═════ Textauszug ═════
Katharina Grobholz: Wir haben hier eine Patientengemeinschaft, die im Mittel alle sechs Wochen rotiert. Da ist fast immer ein Patient dabei, der mit einer Belastung aufgrund der Pflege von Angehörigen kommt.

Mit welchen Beschwerden kommen diese Patienten?

Grobholz: Sehr häufig sind Schlafstörungen und ein Erschöpfungssyndrom, oft ist auch eine depressive Symptomatik dabei. Die Menschen können nicht mehr. Viele beklagen auch körperliche Beschwerden, Rückenschmerzen, Verspannungen.

Kommen die Angehörigen aus eigenem Antrieb?

Grobholz: Meistens ist es so, dass das Umfeld, die Kinder oder nahe Verwandte, sagen, "Du musst einmal etwas für dich tun". Wenn sie einmal durchschnaufen dürfen, merken die Patienten erst, wie erschöpft sie eigentlich sind.

Ist das dann ein "Burnout"?

Grobholz: Letztendlich ist es ein Burnout wie bei anderen Tätigkeiten auch, die dazu führen, dass man in eine Überlastung, in eine Überforderung kommt, dass die Selbstfürsorge leidet, man die eigenen Bedürfnisse vergisst und über die eigenen Grenzen geht. Es ist genauso ein Burnout, wie bei einer beruflichen Arbeit. Wer pflegt, übernimmt Verantwortung. Man denkt "ich muss". Zusätzlich kommt die emotionale Komponente etwa durch Beziehungs- oder Rollenkonflikte hinzu, die das Ganze erschwert.

"Oft wollen die Pflegebedürftigen keine professionelle Hilfe, sondern akzeptieren nur den Angehörigen für die Körperpflege."

Es gibt ja auch professionelle Pflegekräfte. Sind diese ebenso überlastet wie pflegende Angehörige?

Grobholz: Das ist anders. Wir haben Pflegekräftemangel in Deutschland. Menschen, die in der Pflege arbeiten, müssen teilweise in mehreren Schichten einspringen, Überstunden machen. Sie haben einen anstrengenden Job. Aber wenn ich Angehörige pflege, kommt noch diese Ambivalenz dazu, dass es sich um nahestehende Menschen, den Partner, die Mutter handelt. Die Betroffenen leiden häufig unter inneren Konflikten und Schuldgefühlen, wie zum Beispiel der Wunsch, die Mutter eigentlich ins Pflegeheim zu verlegen, die das aber eben nicht will. Oft wollen die Pflegebedürftigen keine professionelle Hilfe, sondern akzeptieren nur den Angehörigen für die Körperpflege. Oder Dienste wie "Essen auf Rädern" werden abgelehnt und die Angehörigen sehen sich in der Pflicht zu kochen.

Wie helfen Sie den pflegenden Angehörigen? Sie können die häusliche Situation doch nicht ändern...
═════ Lernmaterial ═════
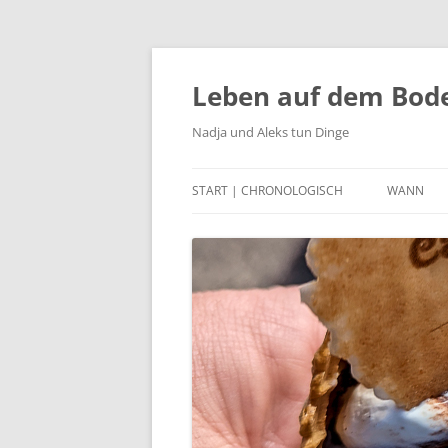
Zum
Inhalt
springen
Leben auf dem Bod
Nadja und Aleks tun Dinge
START | CHRONOLOGISCH
WANN
2023
2022
2021
2020
2015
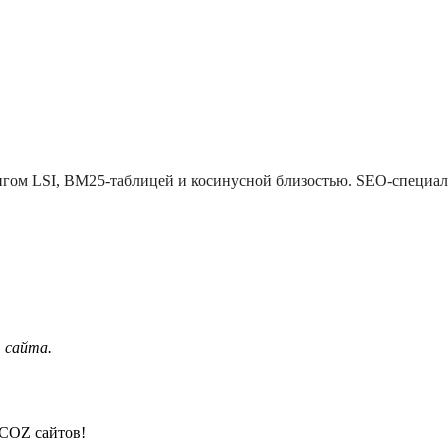
ингом LSI, BM25-таблицей и косинусной близостью. SEO-специа
 сайта.
UCOZ сайтов!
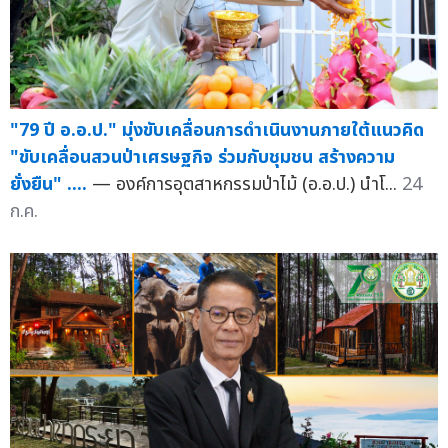
"79 ปี อ.อ.ป." มุ่งขับเคลื่อนการดำเนินงานภายใต้แนวคิด
"ขับเคลื่อนสวนป่าเศรษฐกิจ ร่วมกับชุมชน สร้างความ
ยั่งยืน" ....
— องค์การอุตสาหกรรมป่าไม้ (อ.อ.ป.) นำโ...
24
ก.ค.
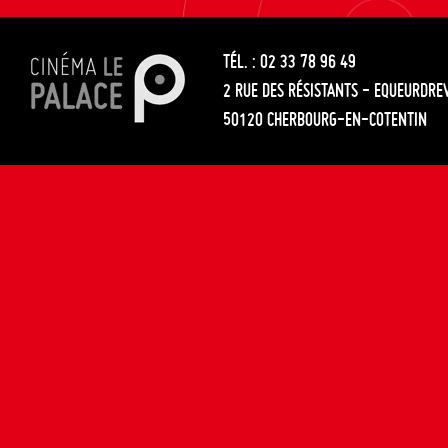
les
entre
articles
TÉL. : 02 33 78 96 49
les
2 RUE DES RÉSISTANTS - EQUEURDRE
articles
50120 CHERBOURG-EN-COTENTIN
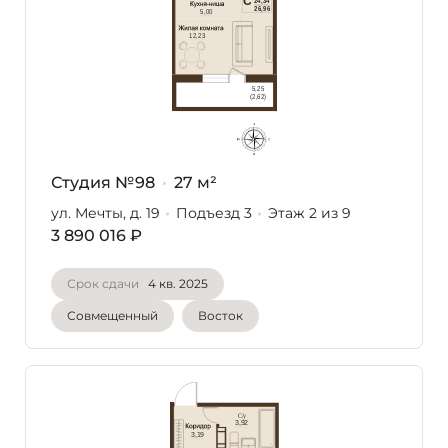
Студия №98
27 м²
ул. Мечты, д. 19
Подъезд 3
Этаж 2
из 9
3 890 016 ₽
Срок сдачи
4 кв. 2025
Совмещенный
Восток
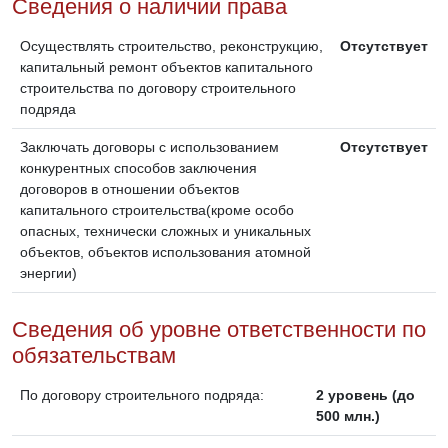
Сведения о наличии права
Осуществлять строительство, реконструкцию,
Отсутствует
капитальный ремонт объектов капитального
строительства по договору строительного
подряда
Заключать договоры с использованием
Отсутствует
конкурентных способов заключения
договоров в отношении объектов
капитального строительства(кроме особо
опасных, технически сложных и уникальных
объектов, объектов использования атомной
энергии)
Сведения об уровне ответственности по
обязательствам
По договору строительного подряда:
2 уровень (до
500 млн.)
═════
# Arbeitsauftrag
Gib den Abschnitt des Interviews über pflegende Angehörige, der mit den Worten "Grobholz: Meistens ist" beginnt und mit "das Ganze erschwert." endet, erneut wieder und tausche dabei bitte "Grenzen" gegen "Kräfte". Die Liste wird hier nicht gebraucht.

# Lösung
Grobholz: Meistens ist es so, dass das Umfeld, die Kinder oder nahe Verwandte, sagen, "Du musst einmal etwas für dich tun". Wenn sie einmal durchschnaufen dürfen, merken die Patienten erst, wie erschöpft sie eigentlich sind.

Ist das dann ein "Burnout"?

Grobholz: Letztendlich ist es ein Burnout wie bei anderen Tätigkeiten auch, die dazu führen, dass man in eine Überlastung, in eine Überforderung kommt, dass die Selbstfürsorge leidet, man die eigenen Bedürfnisse vergisst und über die eigenen Kräfte geht. Es ist genauso ein Burnout, wie bei einer beruflichen Arbeit. Wer pflegt, übernimmt Verantwortung. Man denkt "ich muss". Zusätzlich kommt die emotionale Komponente etwa durch Beziehungs- oder Rollenkonflikte hinzu, die das Ganze erschwert.